Demonstration of accumulation of p53 protein may be the most accurate and definitive approach to prognosticating cases of Barrett's oesophagus.
This study focuses on p53 protein as a biomarker by immunohistochemistry staining in slides of different progression and demonstrates its promising clinical application.
Methods
Of 6175 endoscopies, from 970 cases of oesophagitis, a pilot study was performed on 6 cases of pathologically proven Barrett’s oesophagus, including a case with low-grade dysplasia, a case with high grade dysplasia and one case of poorly differentiated adenocarcinoma.
Formalin fixed paraffin embedded tissue sections of the above cases were stained for anti p53 antibodies.

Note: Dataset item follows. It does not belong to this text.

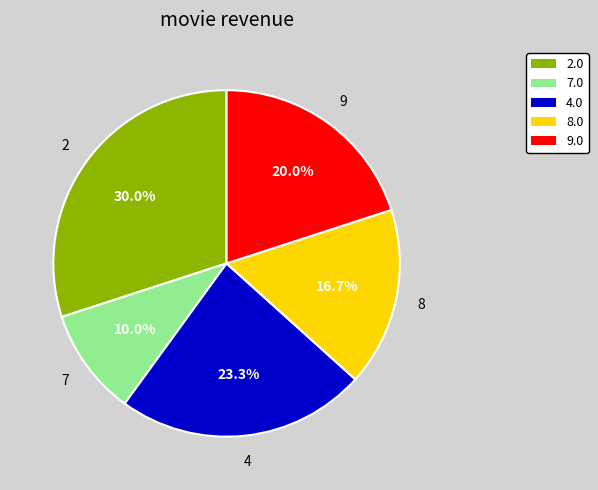

What is the total percentage of 4.0 and 8.0?

40.0%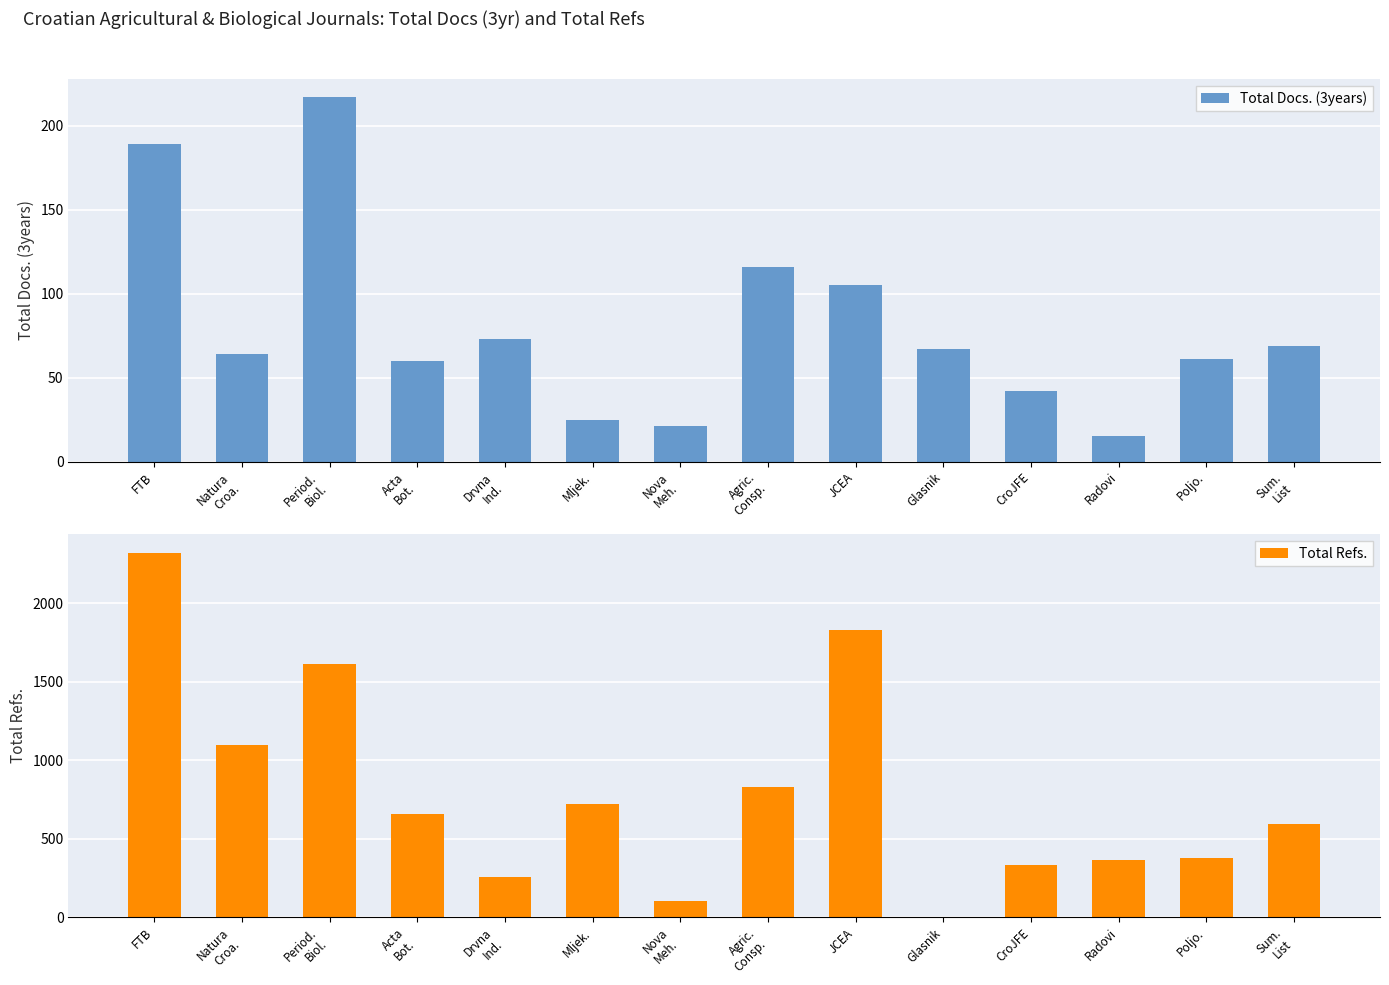

The Total Refs. series shows 350 at Acta
Bot.. True or false?

False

The elevated immunohistochemical expression was quantified microscopically and a comparative analysis was done.
Results
p53 staining analysis showed significant immunoreactivity in the case of adenocarcinoma of oesophagus with diffuse strong nuclear staining.

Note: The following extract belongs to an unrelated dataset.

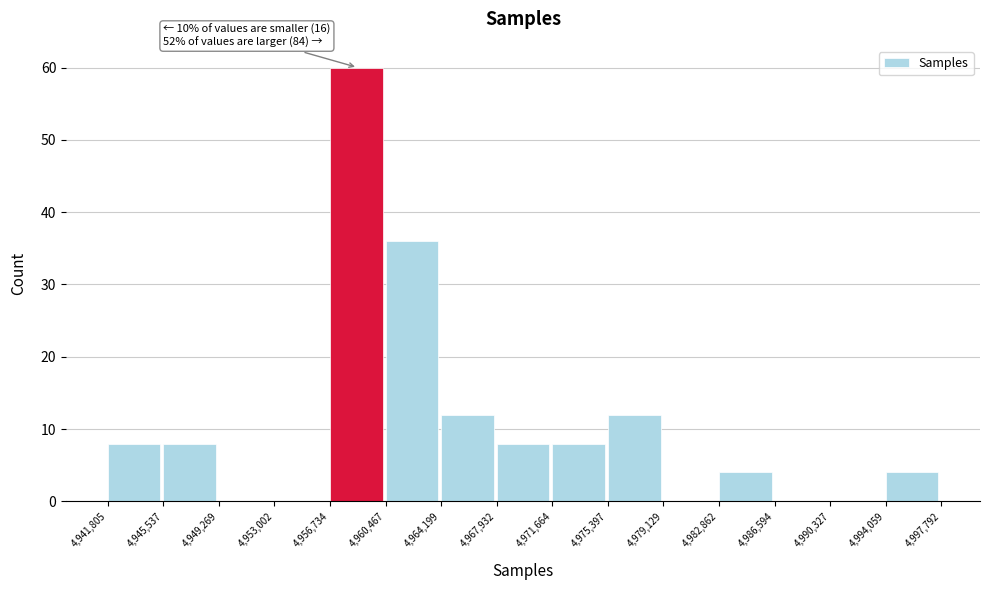

Over which range of the x-axis is the bar tallest?

4,956,734 to 4,960,467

Low grade dysplasia and high grade dysplasia showed strong nuclear staining in the involved epithelium with focal and variable intensity positivity in the metaplastic epithelium.
Those of reflux oesophagitis showed no nuclear staining in the epithelium.
This pattern of staining with histological correlation is in concordance with other similar studies done supporting p53 as one of the crucial biomarkers for increased risk for carcinoma.
Conclusion
Increased p53 expression shows association with the higher risk of histological progression in the Barrett’s- carcinoma sequence.
With the available literature p53 immunohistochemical staining along with other biomarkers will help us to predict the high risk patients and help treating clinician follow up the high risk patients.
p53 shows promising utility as a part of panel for Barrett’s oesophagus and the spectrum.